### DOCUMENT PASSAGE
Later that year, he had his first large-scale musical collaboration with symphonic composer Ferde Grofe on their patriotic cantata, Uncle Sam Stands Up.

====Jewishness====

Hecht claimed that he had never experienced anti-Semitism in his life, and claimed to have had little to do with Judaism, but "was drawn back to the Lower East Side late in life and lived for a while on Henry Street, where he could absorb the energy and social consciousness of the ghetto", wrote author Sanford Sternlicht. In 1931, he published a novel, A Jew in Love, for which he was called a "self-hating Jew", and which has been analysed as a product of a generation of Jewish writers seeking to escape their parent's immigrant past.

His indifference to Jewish issues changed when he met Peter Bergson, who was drumming up American assistance for the Zionist group Irgun. Hecht wrote in his book, Perfidy, that he used to be a scriptwriter until his meeting with Bergson, when he accidentally bumped into history: that is, the burning need to do anything possible to save the doomed Jews of Europe (paraphrase from Perfidy). As Hecht relates it in A Child of the Century, he didn't feel particularly Jewish in his daily life until Bergson shook him out of his assimilated complacency: Bergson invited Hecht to ask three close friends whether, in their opinion, Hecht was an American or a Jew. All three replied that he was a Jew. (This is incorrect; in his book, A Child of the Century, Hecht says that he used that line to convince David Selznick to sponsor a mass meeting at the Hollywood canteen.)

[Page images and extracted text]
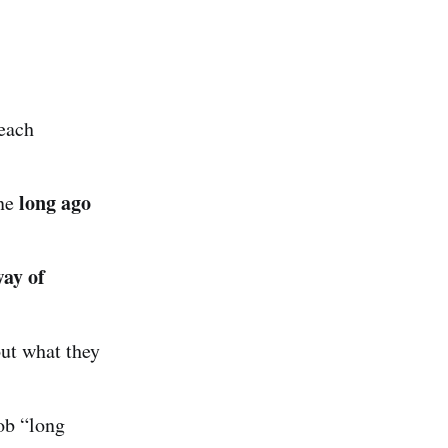
each
long ago
one
way of
ut what they
ob “long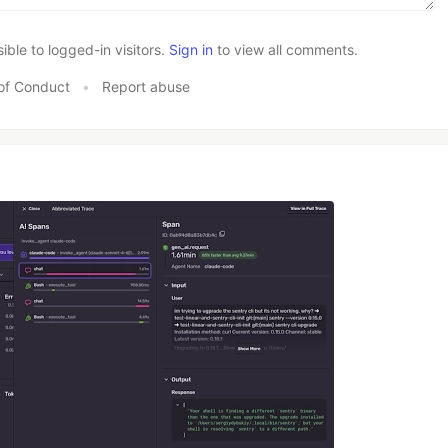
le to logged-in visitors.
Sign in
to view all comments.
of Conduct
•
Report abuse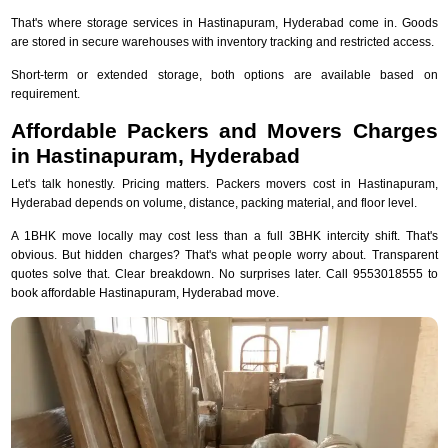
That's where storage services in Hastinapuram, Hyderabad come in. Goods
are stored in secure warehouses with inventory tracking and restricted access.
Short-term or extended storage, both options are available based on
requirement.
Affordable Packers and Movers Charges
in Hastinapuram, Hyderabad
Let's talk honestly. Pricing matters. Packers movers cost in Hastinapuram,
Hyderabad depends on volume, distance, packing material, and floor level.
A 1BHK move locally may cost less than a full 3BHK intercity shift. That's
obvious. But hidden charges? That's what people worry about. Transparent
quotes solve that. Clear breakdown. No surprises later. Call 9553018555 to
book affordable Hastinapuram, Hyderabad move.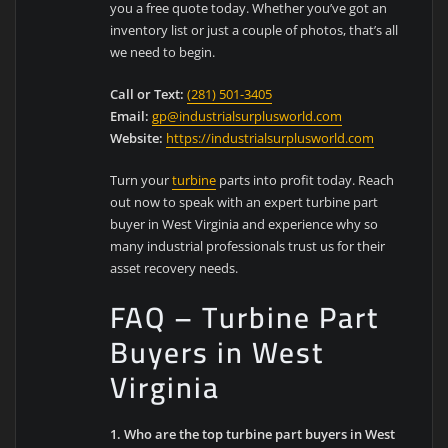
you a free quote today. Whether you’ve got an
inventory list or just a couple of photos, that’s all
we need to begin.
Call or Text:
(281) 501-3405
Email:
gp@industrialsurplusworld.com
Website:
https://industrialsurplusworld.com
Turn your
turbine
parts into profit today. Reach
out now to speak with an expert turbine part
buyer in West Virginia and experience why so
many industrial professionals trust us for their
asset recovery needs.
FAQ – Turbine Part
Buyers in West
Virginia
1. Who are the top turbine part buyers in West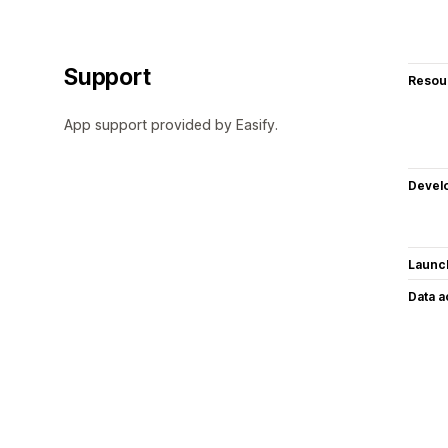
Support
Resou
App support provided by Easify.
Devel
Launc
Data 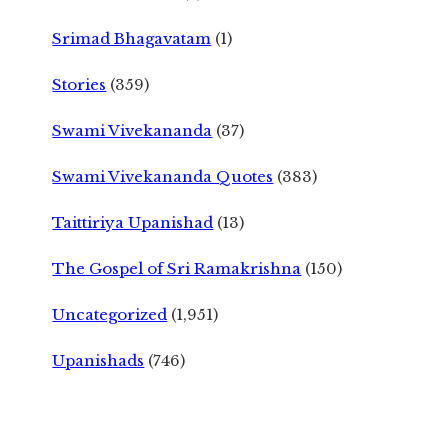
Srimad Bhagavatam
(1)
Stories
(359)
Swami Vivekananda
(37)
Swami Vivekananda Quotes
(383)
Taittiriya Upanishad
(13)
The Gospel of Sri Ramakrishna
(150)
Uncategorized
(1,951)
Upanishads
(746)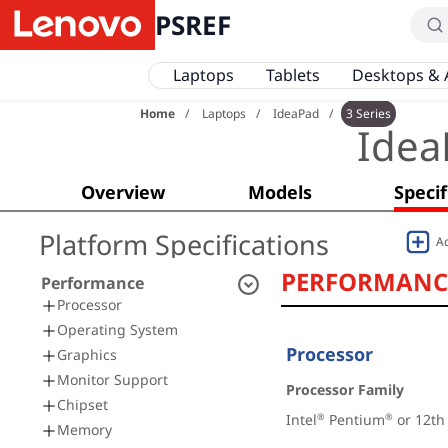
PSREF
Laptops
Tablets
Desktops & 
Home
Laptops
IdeaPad
3 Series
Idea
Overview
Models
Specif
Platform Specifications
A
PERFORMANC
Performance
Processor
Operating System
Processor
Graphics
Monitor Support
Processor Family
Chipset
Intel
 Pentium
 or 12th
®
®
Memory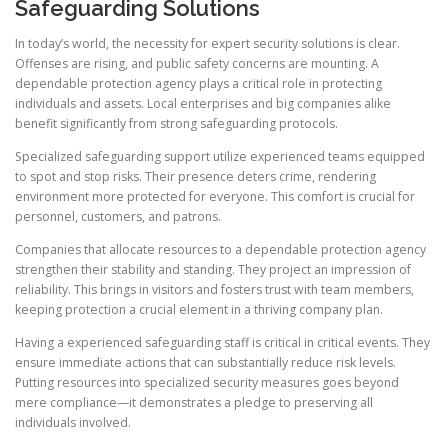
Safeguarding Solutions
In today’s world, the necessity for expert security solutions is clear.
Offenses are rising, and public safety concerns are mounting. A
dependable protection agency plays a critical role in protecting
individuals and assets. Local enterprises and big companies alike
benefit significantly from strong safeguarding protocols.
Specialized safeguarding support utilize experienced teams equipped
to spot and stop risks. Their presence deters crime, rendering
environment more protected for everyone. This comfort is crucial for
personnel, customers, and patrons.
Companies that allocate resources to a dependable protection agency
strengthen their stability and standing. They project an impression of
reliability. This brings in visitors and fosters trust with team members,
keeping protection a crucial element in a thriving company plan.
Having a experienced safeguarding staff is critical in critical events. They
ensure immediate actions that can substantially reduce risk levels.
Putting resources into specialized security measures goes beyond
mere compliance—it demonstrates a pledge to preserving all
individuals involved.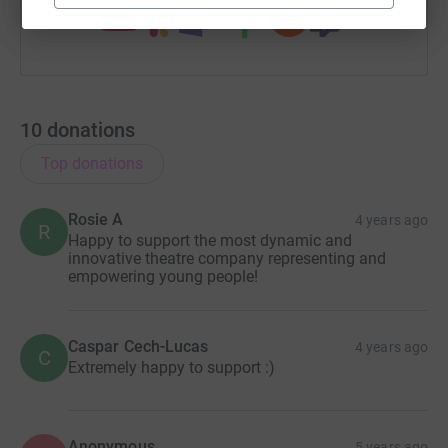
10
donations
Top donations
Rosie A
4 years ago
R
Happy to support the most dynamic and
innovative theatre company representing and
empowering young people!
Caspar Cech-Lucas
4 years ago
C
Extremely happy to support :)
Anonymous
5 years ago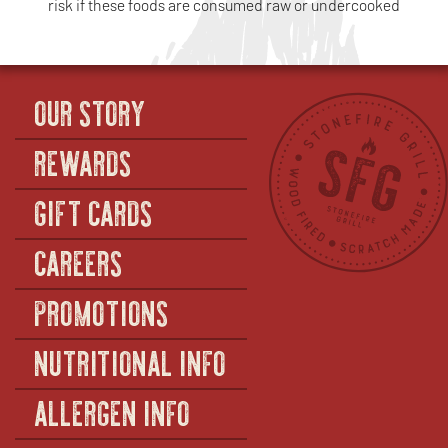
risk if these foods are consumed raw or undercooked
OUR STORY
REWARDS
GIFT CARDS
CAREERS
PROMOTIONS
NUTRITIONAL INFO
ALLERGEN INFO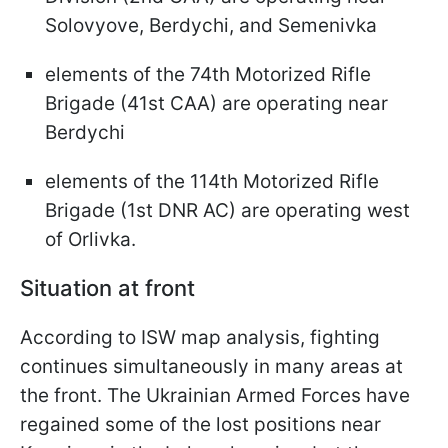
Solovyove, Berdychi, and Semenivka
elements of the 74th Motorized Rifle
Brigade (41st CAA) are operating near
Berdychi
elements of the 114th Motorized Rifle
Brigade (1st DNR AC) are operating west
of Orlivka.
Situation at front
According to ISW map analysis, fighting
continues simultaneously in many areas at
the front. The Ukrainian Armed Forces have
regained some of the lost positions near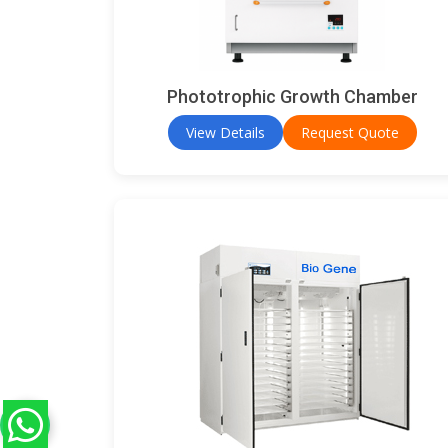
Phototrophic Growth Chamber
View Details
Request Quote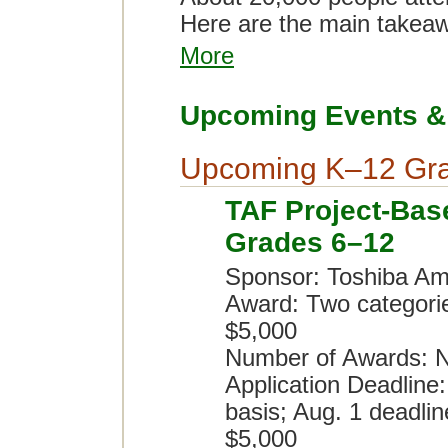
Here are the main takea
More
Upcoming Events & 
Upcoming K–12 Gra
TAF Project-Bas
Grades 6–12
Sponsor: Toshiba Am
Award: Two categori
$5,000
Number of Awards: N
Application Deadline:
basis; Aug. 1 deadlin
$5,000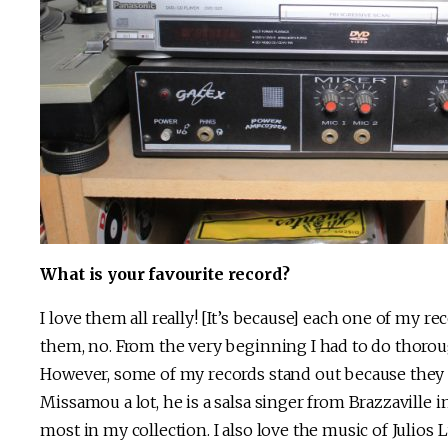
What is your favourite record?
I love them all really! [It’s because] each one of my rec
them, no. From the very beginning I had to do thorou
However, some of my records stand out because they ha
Missamou a lot, he is a salsa singer from Brazzaville i
most in my collection. I also love the music of Julios L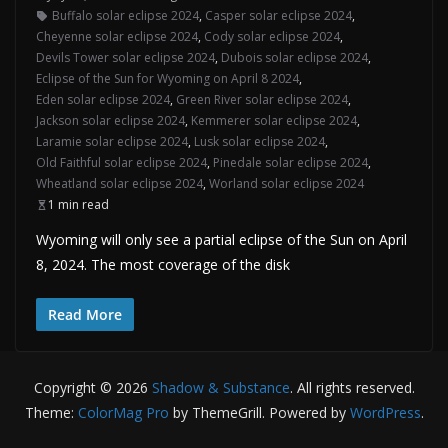
Buffalo solar eclipse 2024
,
Casper solar eclipse 2024
,
Cheyenne solar eclipse 2024
,
Cody solar eclipse 2024
,
Devils Tower solar eclipse 2024
,
Dubois solar eclipse 2024
,
Eclipse of the Sun for Wyoming on April 8 2024
,
Eden solar eclipse 2024
,
Green River solar eclipse 2024
,
Jackson solar eclipse 2024
,
Kemmerer solar eclipse 2024
,
Laramie solar eclipse 2024
,
Lusk solar eclipse 2024
,
Old Faithful solar eclipse 2024
,
Pinedale solar eclipse 2024
,
Wheatland solar eclipse 2024
,
Worland solar eclipse 2024
1 min read
Wyoming will only see a partial eclipse of the Sun on April
8, 2024. The most coverage of the disk
Read More
Copyright © 2026
Shadow & Substance
. All rights reserved.
Theme:
ColorMag Pro
by ThemeGrill. Powered by
WordPress
.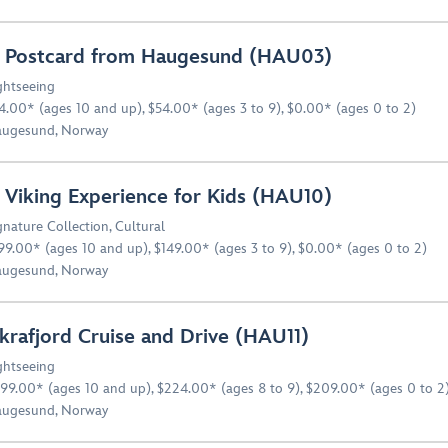
 Postcard from Haugesund (HAU03)
ghtseeing
4.00* (ages 10 and up), $54.00* (ages 3 to 9), $0.00* (ages 0 to 2)
ugesund, Norway
 Viking Experience for Kids (HAU10)
gnature Collection
,
Cultural
99.00* (ages 10 and up), $149.00* (ages 3 to 9), $0.00* (ages 0 to 2)
ugesund, Norway
krafjord Cruise and Drive (HAU11)
ghtseeing
99.00* (ages 10 and up), $224.00* (ages 8 to 9), $209.00* (ages 0 to 2
ugesund, Norway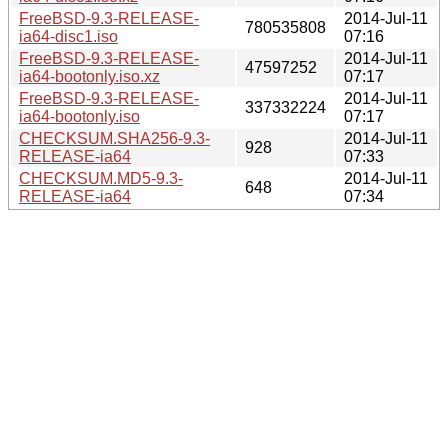
FreeBSD-9.3-RELEASE-
2014-Jul-11
780535808
ia64-disc1.iso
07:16
FreeBSD-9.3-RELEASE-
2014-Jul-11
47597252
ia64-bootonly.iso.xz
07:17
FreeBSD-9.3-RELEASE-
2014-Jul-11
337332224
ia64-bootonly.iso
07:17
CHECKSUM.SHA256-9.3-
2014-Jul-11
928
RELEASE-ia64
07:33
CHECKSUM.MD5-9.3-
2014-Jul-11
648
RELEASE-ia64
07:34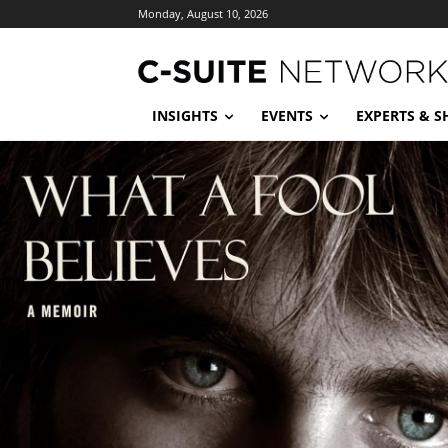
Monday, August 10, 2026
INSIGHTS
EVENTS
EXPERTS & 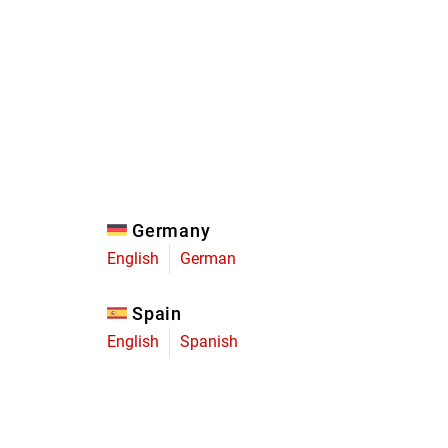
Eagle
Transmission
Groupsets
Germany
English
German
Spain
English
Spanish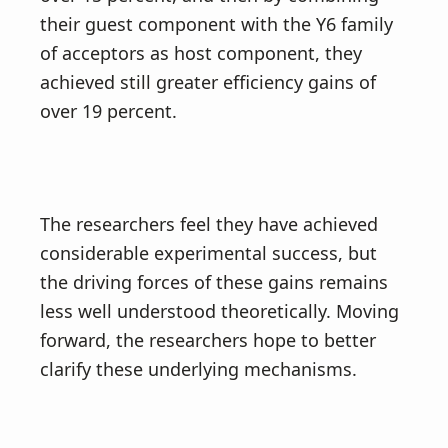
their guest component with the Y6 family
of acceptors as host component, they
achieved still greater efficiency gains of
over 19 percent.
The researchers feel they have achieved
considerable experimental success, but
the driving forces of these gains remains
less well understood theoretically. Moving
forward, the researchers hope to better
clarify these underlying mechanisms.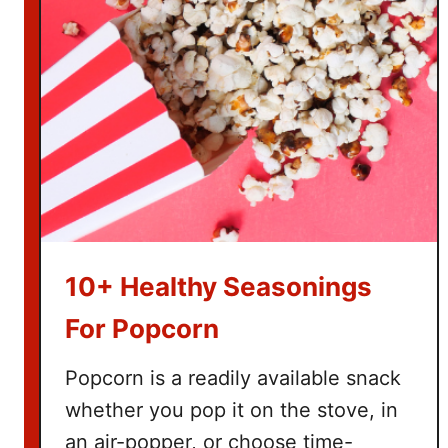
s
f
o
r
H
o
m
e
s
c
h
10+ Healthy Seasonings
o
o
For Popcorn
l
i
Popcorn is a readily available snack
n
whether you pop it on the stove, in
g
an air-popper, or choose time-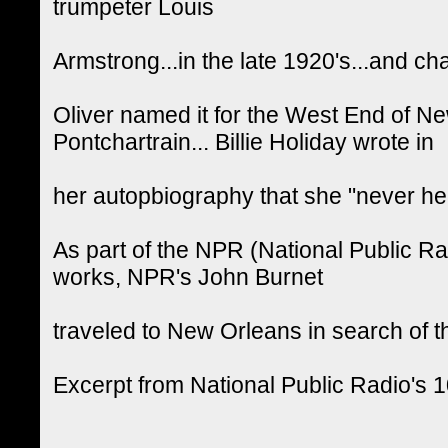
trumpeter Louis
Armstrong...in the late 1920's...and ch
Oliver named it for the West End of N
Pontchartrain... Billie Holiday wrote in
her autopbiography that she "never he
As part of the NPR (National Public R
works, NPR's John Burnet
traveled to New Orleans in search of t
Excerpt from National Public Radio's 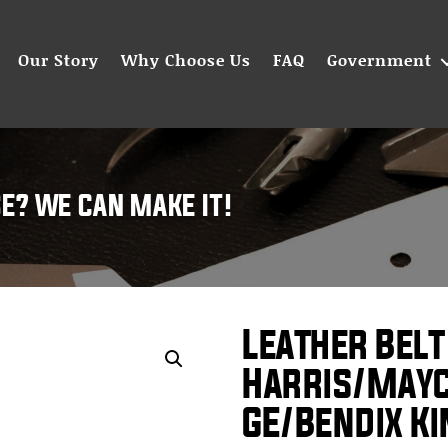
Our Story
Why Choose Us
FAQ
Government
SE? WE CAN MAKE IT!
Leather Belt
Harris/May
GE/Bendix K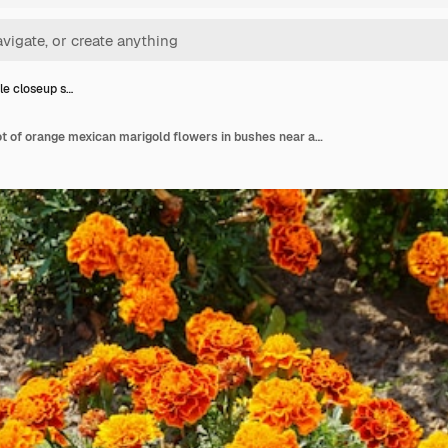
le closeup s…
High angle closeup shot of orange mexican marigold flowers in bushes near a street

### PROBLEMS AND TASKS
A – From the passage on Hecht, reproduce the stretch from "Later that year, he" through "Sam Stands Up." word for word.
B – Answer these questions from the passage on Hecht:
(i) Which symphonic composer worked with Hecht on the cantata Uncle Sam Stands Up?
(ii) What novel did Hecht publish in 1931?
(iii) For which Zionist group was Peter Bergson seeking American assistance?
C – Extend the passage on Hecht's Jewishness, picking up after its final sentence.

### TASK RESULTS
A –
Later that year, he had his first large-scale musical collaboration with symphonic composer Ferde Grofe on their patriotic cantata, Uncle Sam Stands Up.

B –
(i) Ferde Grofe
(ii) A Jew in Love
(iii) Irgun

C –
Like many stories Hecht told about his life, that tale may be apocryphal, but after meeting Bergson, Hecht quickly became a member of his inner circle and dedicated himself to some goals of the group, particularly the rescue of Europe's Jews.

Hecht "took on a ten-year commitment to publicize the atrocities befalling his own religious minority, the Jews of Europe, and the quest for survivors to find a permanent home in the Middle East". In 1943, during the midst of the Holocaust, he predicted, in a widely published article in Reader's Digest magazine,

Of these 6,000,000 Jews [of Europe], almost a third have already been massacred by Germans, Romanians, and Hungarians, and the most conservative of scorekeepers estimate that before the war ends, at least another third will have been done to death.

Also in 1943, "out of frustration over American policy, and outrage at Hollywood's fear of offending its European markets", he organized and wrote a pageant, We Will Never Die, which was produced by Billy Rose and Ernst Lubitsch, with the help of composer Kurt Weill and staging by Moss Hart. The pageant was performed at Madison Square Garden for two shows in front of 40,000 people in March 1943. It then traveled nationwide, including a performance at the Hollywood Bowl. Hecht was disappointed nonetheless. As Weill noted afterward, "The pageant has accomplished nothing. Actually, all we have done is make a lot of Jews cry, which is not a unique accomplishment."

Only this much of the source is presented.